WHAT YOU SHOULD DO:
Take each line of the data that contains the string "Jalan" and copy it.

(Collected data)
────────────────────────────────────────

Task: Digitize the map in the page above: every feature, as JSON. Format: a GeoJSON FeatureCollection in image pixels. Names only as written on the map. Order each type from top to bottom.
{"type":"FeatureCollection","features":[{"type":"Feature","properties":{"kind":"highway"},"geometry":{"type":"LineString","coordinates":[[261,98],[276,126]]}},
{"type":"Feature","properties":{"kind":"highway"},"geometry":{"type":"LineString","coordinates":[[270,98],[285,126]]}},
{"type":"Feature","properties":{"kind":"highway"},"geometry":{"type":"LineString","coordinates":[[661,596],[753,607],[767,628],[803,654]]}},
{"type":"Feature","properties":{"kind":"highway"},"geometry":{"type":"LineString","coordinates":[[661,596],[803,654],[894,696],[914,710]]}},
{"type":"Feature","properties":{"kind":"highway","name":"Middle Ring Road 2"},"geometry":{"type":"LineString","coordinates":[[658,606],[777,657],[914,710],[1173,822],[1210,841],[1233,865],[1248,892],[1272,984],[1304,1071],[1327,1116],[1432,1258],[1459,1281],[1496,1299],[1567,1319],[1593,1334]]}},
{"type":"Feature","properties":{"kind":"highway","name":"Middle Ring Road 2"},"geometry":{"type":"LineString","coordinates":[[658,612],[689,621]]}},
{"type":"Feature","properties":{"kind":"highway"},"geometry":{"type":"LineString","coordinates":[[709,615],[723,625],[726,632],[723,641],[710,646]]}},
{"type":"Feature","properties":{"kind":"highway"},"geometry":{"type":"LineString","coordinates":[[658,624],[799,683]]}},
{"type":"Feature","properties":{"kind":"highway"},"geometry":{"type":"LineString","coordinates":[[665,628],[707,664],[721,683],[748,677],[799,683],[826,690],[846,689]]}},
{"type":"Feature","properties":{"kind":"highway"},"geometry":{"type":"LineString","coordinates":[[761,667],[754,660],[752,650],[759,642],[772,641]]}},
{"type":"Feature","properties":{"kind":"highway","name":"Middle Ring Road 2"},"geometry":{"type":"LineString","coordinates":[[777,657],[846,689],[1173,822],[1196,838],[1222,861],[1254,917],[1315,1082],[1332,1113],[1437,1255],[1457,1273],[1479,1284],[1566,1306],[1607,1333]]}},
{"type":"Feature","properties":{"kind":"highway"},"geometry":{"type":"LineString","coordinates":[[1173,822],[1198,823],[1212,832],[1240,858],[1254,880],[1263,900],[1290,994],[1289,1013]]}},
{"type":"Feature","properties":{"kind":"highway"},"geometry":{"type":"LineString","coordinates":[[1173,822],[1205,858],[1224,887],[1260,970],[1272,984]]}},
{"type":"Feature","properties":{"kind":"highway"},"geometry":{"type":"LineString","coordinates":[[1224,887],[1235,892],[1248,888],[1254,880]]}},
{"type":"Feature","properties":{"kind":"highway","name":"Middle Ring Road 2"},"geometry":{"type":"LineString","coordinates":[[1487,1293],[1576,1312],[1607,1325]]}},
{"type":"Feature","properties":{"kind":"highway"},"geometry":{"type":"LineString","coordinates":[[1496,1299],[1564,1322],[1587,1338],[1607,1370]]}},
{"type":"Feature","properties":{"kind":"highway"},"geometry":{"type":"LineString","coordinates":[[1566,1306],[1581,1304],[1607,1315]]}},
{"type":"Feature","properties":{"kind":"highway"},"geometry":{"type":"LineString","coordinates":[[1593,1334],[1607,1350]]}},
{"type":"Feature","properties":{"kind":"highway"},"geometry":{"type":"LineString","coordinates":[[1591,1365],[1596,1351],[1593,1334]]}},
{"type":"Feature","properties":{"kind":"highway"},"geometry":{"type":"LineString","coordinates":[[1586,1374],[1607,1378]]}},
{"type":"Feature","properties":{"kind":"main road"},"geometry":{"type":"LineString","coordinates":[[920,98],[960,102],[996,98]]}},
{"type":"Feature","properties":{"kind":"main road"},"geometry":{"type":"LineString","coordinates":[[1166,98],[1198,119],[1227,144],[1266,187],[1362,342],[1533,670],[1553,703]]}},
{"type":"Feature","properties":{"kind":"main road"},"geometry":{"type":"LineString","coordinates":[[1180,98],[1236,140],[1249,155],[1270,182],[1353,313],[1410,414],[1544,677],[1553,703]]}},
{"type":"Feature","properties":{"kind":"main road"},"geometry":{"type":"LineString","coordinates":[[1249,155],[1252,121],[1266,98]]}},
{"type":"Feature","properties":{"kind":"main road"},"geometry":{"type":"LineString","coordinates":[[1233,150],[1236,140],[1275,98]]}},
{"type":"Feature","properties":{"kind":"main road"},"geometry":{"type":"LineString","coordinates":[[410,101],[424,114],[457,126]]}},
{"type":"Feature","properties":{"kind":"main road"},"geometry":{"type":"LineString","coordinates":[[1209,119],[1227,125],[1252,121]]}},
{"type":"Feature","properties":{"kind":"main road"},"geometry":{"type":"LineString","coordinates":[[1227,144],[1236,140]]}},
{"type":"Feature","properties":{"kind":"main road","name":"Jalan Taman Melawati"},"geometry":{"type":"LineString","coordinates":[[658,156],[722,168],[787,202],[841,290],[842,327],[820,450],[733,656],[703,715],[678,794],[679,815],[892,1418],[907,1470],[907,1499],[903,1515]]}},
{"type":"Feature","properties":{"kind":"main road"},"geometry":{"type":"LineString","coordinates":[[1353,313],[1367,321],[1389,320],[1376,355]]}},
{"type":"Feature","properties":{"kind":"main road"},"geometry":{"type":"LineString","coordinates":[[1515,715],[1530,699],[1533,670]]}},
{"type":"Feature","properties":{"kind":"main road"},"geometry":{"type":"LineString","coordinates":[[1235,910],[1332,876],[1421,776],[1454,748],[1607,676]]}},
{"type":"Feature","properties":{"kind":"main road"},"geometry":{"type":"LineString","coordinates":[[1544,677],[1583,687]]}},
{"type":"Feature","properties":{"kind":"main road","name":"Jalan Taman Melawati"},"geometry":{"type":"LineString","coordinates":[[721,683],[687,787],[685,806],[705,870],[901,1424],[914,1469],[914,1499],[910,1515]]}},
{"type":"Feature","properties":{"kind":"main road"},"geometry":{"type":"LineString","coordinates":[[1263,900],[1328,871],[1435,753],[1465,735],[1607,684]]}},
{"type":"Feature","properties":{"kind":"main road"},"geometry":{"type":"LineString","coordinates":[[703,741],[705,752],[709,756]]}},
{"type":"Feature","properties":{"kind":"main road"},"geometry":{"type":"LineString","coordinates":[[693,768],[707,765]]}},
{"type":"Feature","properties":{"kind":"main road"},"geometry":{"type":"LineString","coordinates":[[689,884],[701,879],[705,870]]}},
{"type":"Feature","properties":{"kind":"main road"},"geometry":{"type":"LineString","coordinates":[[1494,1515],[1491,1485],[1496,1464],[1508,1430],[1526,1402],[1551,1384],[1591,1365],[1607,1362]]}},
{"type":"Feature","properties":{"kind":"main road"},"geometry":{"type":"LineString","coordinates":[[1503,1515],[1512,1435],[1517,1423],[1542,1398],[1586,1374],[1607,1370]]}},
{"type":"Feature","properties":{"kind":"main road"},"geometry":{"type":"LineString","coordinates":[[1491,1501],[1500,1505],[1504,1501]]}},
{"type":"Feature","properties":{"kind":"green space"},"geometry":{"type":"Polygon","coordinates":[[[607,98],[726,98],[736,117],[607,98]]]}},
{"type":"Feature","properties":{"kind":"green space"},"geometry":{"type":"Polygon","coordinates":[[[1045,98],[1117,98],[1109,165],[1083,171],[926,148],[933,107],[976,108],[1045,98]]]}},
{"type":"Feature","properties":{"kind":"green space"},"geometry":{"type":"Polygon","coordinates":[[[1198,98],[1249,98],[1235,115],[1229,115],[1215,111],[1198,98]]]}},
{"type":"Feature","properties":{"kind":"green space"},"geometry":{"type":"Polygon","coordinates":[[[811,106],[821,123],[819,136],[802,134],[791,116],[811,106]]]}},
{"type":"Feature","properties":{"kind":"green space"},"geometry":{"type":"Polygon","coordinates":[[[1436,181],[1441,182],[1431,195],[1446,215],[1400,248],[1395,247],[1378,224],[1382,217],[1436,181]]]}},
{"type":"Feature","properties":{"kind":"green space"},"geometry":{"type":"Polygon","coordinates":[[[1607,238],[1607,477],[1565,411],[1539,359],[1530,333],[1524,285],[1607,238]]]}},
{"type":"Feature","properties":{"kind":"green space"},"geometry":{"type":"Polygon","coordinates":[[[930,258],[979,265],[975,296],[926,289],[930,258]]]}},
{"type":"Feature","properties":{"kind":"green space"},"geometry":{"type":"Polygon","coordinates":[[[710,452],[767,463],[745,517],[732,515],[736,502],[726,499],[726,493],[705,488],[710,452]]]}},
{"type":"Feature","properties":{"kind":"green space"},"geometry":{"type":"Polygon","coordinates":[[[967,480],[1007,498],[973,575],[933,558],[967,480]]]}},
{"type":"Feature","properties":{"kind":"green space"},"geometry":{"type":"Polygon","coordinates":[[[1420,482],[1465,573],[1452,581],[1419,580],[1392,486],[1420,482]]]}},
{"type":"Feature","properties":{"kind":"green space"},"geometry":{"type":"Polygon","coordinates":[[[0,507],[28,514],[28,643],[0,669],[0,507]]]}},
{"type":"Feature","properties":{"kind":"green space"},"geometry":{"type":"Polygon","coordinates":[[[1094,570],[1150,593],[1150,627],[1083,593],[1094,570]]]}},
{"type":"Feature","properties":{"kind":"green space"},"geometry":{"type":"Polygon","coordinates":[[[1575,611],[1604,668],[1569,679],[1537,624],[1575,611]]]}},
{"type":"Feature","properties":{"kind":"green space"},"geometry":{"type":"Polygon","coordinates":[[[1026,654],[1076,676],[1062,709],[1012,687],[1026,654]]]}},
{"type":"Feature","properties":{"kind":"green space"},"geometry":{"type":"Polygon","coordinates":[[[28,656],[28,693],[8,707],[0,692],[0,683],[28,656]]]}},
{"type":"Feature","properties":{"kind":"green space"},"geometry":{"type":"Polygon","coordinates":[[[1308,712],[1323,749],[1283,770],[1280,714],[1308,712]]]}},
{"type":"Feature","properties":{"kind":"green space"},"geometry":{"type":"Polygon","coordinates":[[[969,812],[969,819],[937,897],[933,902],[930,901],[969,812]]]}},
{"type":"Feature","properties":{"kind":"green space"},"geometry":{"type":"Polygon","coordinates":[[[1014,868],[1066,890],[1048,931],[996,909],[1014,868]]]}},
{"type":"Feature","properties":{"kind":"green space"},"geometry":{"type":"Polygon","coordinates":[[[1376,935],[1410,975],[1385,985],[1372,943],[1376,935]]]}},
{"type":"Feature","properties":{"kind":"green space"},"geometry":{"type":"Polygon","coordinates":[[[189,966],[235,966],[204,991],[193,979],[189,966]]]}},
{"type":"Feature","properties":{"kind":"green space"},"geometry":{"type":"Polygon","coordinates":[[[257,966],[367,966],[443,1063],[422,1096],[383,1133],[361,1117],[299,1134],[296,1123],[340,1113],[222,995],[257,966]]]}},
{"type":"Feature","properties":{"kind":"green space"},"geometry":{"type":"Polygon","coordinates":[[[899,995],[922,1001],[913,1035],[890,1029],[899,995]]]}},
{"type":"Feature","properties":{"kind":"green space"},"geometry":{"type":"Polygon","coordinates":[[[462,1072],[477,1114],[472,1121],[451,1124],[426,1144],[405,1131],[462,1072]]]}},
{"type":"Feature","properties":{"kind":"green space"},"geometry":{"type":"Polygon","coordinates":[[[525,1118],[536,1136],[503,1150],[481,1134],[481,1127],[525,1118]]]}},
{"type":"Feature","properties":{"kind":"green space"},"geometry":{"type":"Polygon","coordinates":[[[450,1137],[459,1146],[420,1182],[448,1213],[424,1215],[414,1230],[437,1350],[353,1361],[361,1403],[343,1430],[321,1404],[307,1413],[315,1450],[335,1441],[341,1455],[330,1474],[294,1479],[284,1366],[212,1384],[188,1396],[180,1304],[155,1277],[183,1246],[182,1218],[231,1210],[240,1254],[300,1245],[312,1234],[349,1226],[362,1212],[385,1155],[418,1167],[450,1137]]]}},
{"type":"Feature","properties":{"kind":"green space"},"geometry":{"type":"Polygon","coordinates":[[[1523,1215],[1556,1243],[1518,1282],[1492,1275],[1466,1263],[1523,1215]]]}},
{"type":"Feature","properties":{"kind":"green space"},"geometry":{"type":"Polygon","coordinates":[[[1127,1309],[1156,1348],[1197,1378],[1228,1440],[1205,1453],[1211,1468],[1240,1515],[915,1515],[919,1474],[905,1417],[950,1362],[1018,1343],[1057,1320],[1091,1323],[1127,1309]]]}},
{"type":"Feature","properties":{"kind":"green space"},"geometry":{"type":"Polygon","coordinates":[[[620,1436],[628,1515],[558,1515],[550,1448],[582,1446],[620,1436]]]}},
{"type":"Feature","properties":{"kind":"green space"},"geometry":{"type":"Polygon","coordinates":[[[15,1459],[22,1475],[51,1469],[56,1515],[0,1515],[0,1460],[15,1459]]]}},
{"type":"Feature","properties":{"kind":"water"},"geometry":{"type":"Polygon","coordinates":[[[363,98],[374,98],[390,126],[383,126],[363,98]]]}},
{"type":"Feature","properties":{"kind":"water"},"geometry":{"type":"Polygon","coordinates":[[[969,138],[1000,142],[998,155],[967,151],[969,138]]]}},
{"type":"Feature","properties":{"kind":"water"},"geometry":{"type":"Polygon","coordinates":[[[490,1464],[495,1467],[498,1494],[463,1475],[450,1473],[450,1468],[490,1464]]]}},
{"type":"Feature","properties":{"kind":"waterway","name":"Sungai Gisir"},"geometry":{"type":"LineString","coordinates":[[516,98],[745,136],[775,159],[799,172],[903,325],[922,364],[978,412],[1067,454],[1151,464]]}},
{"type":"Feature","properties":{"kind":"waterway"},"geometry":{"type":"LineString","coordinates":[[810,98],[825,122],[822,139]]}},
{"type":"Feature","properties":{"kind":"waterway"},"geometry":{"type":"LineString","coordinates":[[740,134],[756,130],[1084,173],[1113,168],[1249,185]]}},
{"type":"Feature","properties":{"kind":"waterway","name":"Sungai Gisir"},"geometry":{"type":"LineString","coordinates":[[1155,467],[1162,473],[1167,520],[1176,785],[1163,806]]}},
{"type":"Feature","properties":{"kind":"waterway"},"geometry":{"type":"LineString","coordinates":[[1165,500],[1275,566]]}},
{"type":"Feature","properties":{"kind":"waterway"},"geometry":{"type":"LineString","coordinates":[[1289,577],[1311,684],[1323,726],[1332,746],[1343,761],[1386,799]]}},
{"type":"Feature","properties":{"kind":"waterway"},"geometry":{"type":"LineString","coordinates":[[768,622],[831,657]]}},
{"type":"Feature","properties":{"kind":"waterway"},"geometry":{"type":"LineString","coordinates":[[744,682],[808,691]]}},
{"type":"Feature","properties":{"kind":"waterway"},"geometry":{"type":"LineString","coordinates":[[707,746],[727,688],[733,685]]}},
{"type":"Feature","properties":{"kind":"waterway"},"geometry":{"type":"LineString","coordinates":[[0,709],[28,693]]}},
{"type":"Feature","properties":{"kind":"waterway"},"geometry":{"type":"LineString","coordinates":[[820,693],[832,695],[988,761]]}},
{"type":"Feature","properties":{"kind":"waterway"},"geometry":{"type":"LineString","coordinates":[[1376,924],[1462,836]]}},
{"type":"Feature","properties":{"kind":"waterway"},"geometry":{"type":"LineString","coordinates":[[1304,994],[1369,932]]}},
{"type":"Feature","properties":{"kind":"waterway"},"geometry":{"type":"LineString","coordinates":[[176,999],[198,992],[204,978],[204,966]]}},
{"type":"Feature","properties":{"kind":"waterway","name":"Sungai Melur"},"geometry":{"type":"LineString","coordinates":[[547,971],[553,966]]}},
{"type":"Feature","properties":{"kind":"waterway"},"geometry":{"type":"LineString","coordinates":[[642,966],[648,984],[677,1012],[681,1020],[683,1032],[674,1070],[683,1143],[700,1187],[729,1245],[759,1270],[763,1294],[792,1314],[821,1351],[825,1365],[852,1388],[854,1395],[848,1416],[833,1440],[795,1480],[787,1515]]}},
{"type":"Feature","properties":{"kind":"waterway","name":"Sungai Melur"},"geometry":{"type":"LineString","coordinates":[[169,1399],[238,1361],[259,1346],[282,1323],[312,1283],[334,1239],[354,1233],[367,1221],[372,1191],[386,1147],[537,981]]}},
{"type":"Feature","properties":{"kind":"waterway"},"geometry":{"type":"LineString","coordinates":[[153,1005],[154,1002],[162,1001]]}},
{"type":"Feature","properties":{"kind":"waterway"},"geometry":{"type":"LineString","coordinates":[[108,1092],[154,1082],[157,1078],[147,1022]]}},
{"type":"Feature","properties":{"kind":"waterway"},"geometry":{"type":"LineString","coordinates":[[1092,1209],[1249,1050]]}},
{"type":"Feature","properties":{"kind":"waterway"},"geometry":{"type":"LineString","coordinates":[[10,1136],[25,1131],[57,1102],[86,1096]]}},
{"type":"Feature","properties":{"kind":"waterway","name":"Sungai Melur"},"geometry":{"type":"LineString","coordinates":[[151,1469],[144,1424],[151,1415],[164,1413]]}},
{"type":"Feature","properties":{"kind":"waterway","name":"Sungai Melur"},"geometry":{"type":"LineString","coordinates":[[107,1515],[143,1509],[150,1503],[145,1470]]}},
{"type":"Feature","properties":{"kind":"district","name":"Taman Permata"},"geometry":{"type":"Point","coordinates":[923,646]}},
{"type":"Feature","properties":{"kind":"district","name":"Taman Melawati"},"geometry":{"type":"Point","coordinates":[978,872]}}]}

────────────────────────────────────────

ANSWER BOX:
{"type":"Feature","properties":{"kind":"main road","name":"Jalan Taman Melawati"},"geometry":{"type":"LineString","coordinates":[[658,156],[722,168],[787,202],[841,290],[842,327],[820,450],[733,656],[703,715],[678,794],[679,815],[892,1418],[907,1470],[907,1499],[903,1515]]}},
{"type":"Feature","properties":{"kind":"main road","name":"Jalan Taman Melawati"},"geometry":{"type":"LineString","coordinates":[[721,683],[687,787],[685,806],[705,870],[901,1424],[914,1469],[914,1499],[910,1515]]}},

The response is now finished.